AzeR|Gene MSDEVEDSSNPKDRKYVEALARGLDVLRAFTHGSVVLGNQEISRITGLPKATVSRMTYTL TQLGYLCYSQQHEKYQLDSGVLALGYAYVSNLRVRQLAKPYMDAFARRTNTTVGLTCRDW LSMIYVENCRPPEATSLRMDAGVRLPLATTAAGRAYLAATPEQEREHLLSALQERHEGDW SVMRASLEASFEEFRQHGFCLSLGDWDRNVRAAGVPLRLADGGLMALTCGAPSFQLSEET LRGSLAHELEILARDIESLGA F5_fig|1402135.21.peg.1764 MDKAFIKGLRLIEALAHSEKPRGVTELAAELGLTKSNVHRLLATLVAQGYVHQDPQYSTY ALGTKIWELGSHVIRRLDLTKVARPAMERLAALTGETVHLSVLDDMDVVYLDKIESSHHI RAHTHVGQRAPAYTMATGKAMLARMPDAYLERYHNRFQSFTPTTITTMDQLHRAIEEVRA

So clearly the file isn't empty it's just not being read by ete3...If anyone has an idea of what this could be I would really appreciate it. Thanks

Ahmed

jhcepas commented 4 years ago

is the sequence file in fasta format?

>AzeR|Gene MSDEVEDSSNPKDRKYVEALARGLDVLRAFTHGSVVLGNQEISRITGLPKATVSRMTYTL TQLGYLCYSQQHEKYQLDSGVLALGYAYVSNLRVRQLAKPYMDAFARRTNTTVGLTCRDW LSMIYVENCRPPEATSLRMDAGVRLPLATTAAGRAYLAATPEQEREHLLSALQERHEGDW SVMRASLEASFEEFRQHGFCLSLGDWDRNVRAAGVPLRLADGGLMALTCGAPSFQLSEET LRGSLAHELEILARDIESLGA >F5_fig|1402135.21.peg.1764 MDKAFIKGLRLIEALAHSEKPRGVTELAAELGLTKSNVHRLLATLVAQGYVHQDPQYSTY ALGTKIWELGSHVIRRLDLTKVARPAMERLAALTGETVHLSVLDDMDVVYLDKIESSHHI RAHTHVGQR

Ahmed-Shibl commented 4 years ago

Yes...I even put through SeqKit earlier to remove header names..

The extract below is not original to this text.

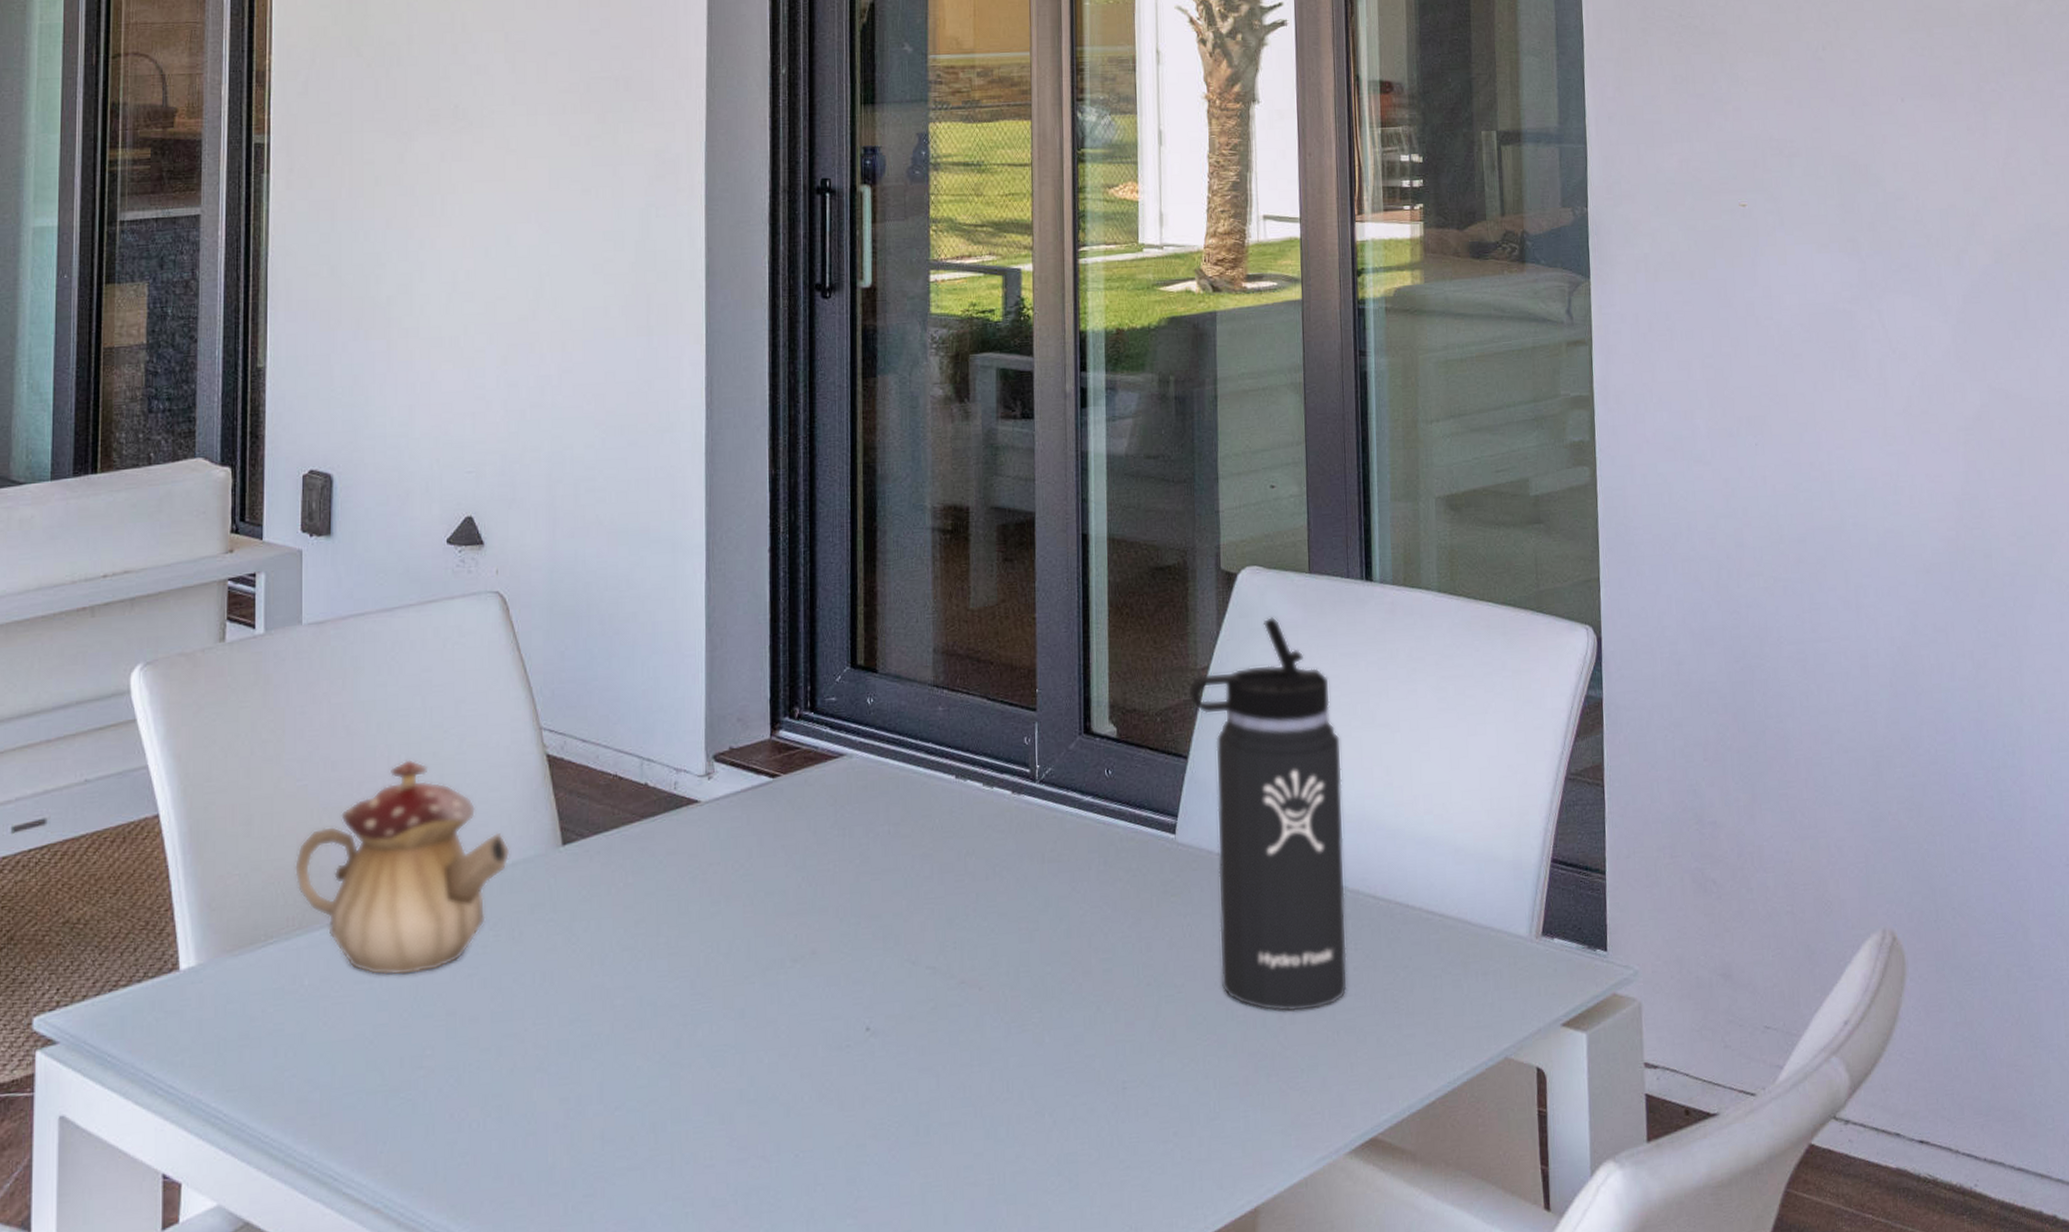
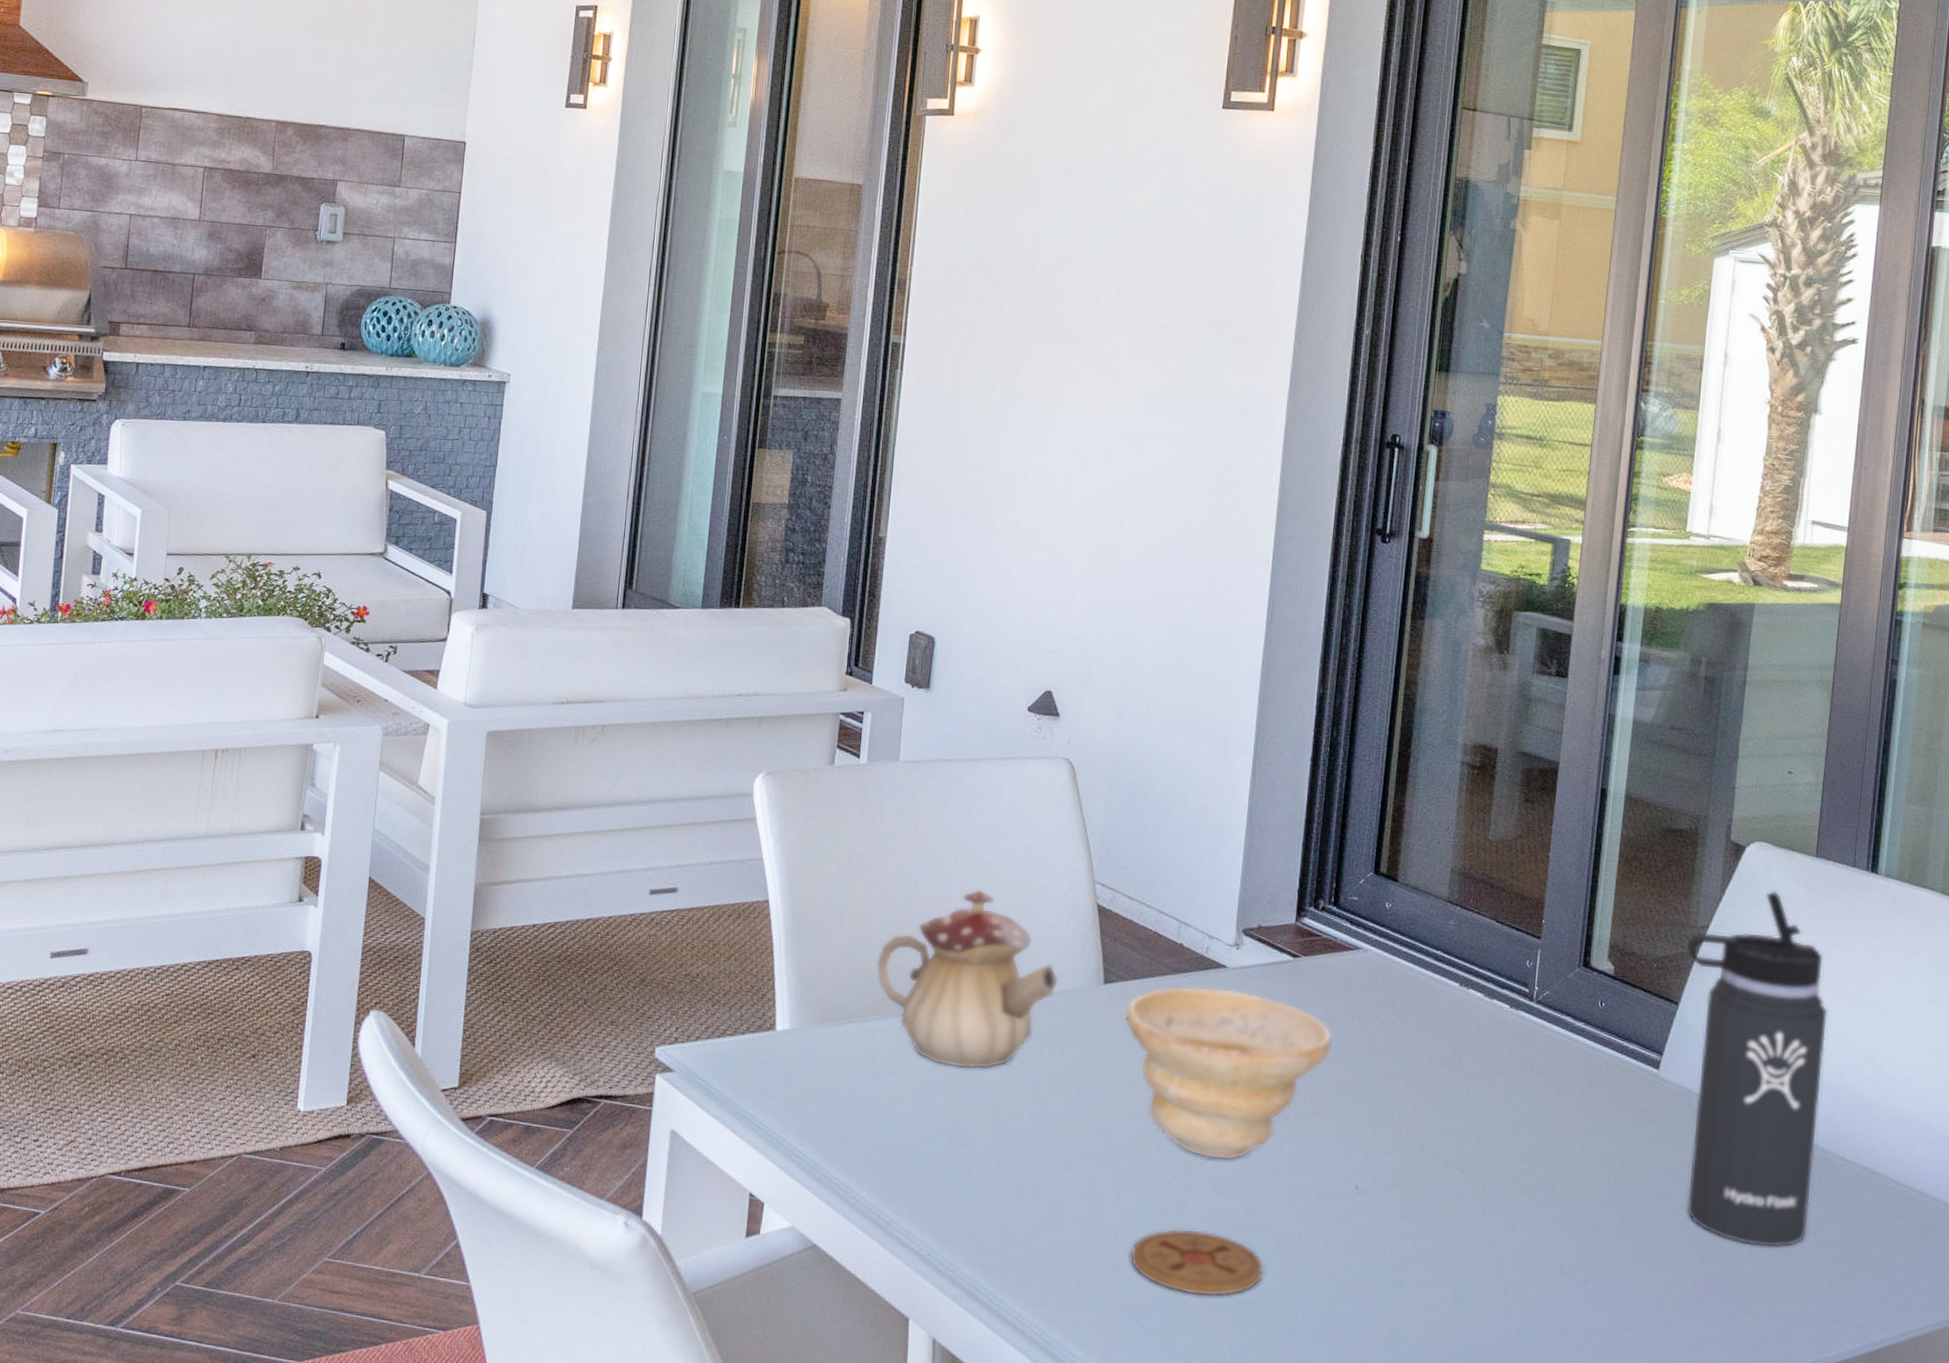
bowl: none [589,826,825,1028] -> present [1125,986,1333,1161]
coaster: none [621,1113,775,1193] -> present [1130,1228,1265,1297]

jhcepas commented 4 years ago

can you upload the input file?

Ahmed-Shibl commented 4 years ago

Could the problem be that it's massive? as in >100,000 seqs?

Ahmed-Shibl commented 4 years ago

AzeR_ncbinr_alignment_1_200aa_headers_NEW_4.fa.zip

AaronBlare commented 4 years ago

I have similar error, when try to load ~12.000 seqs. When I reduce number of seqs to 10.000 - everything works.

Is there any limit to number of loaded seqs? @jhcepas @Ahmed-Shibl Does the solution for this problem exist?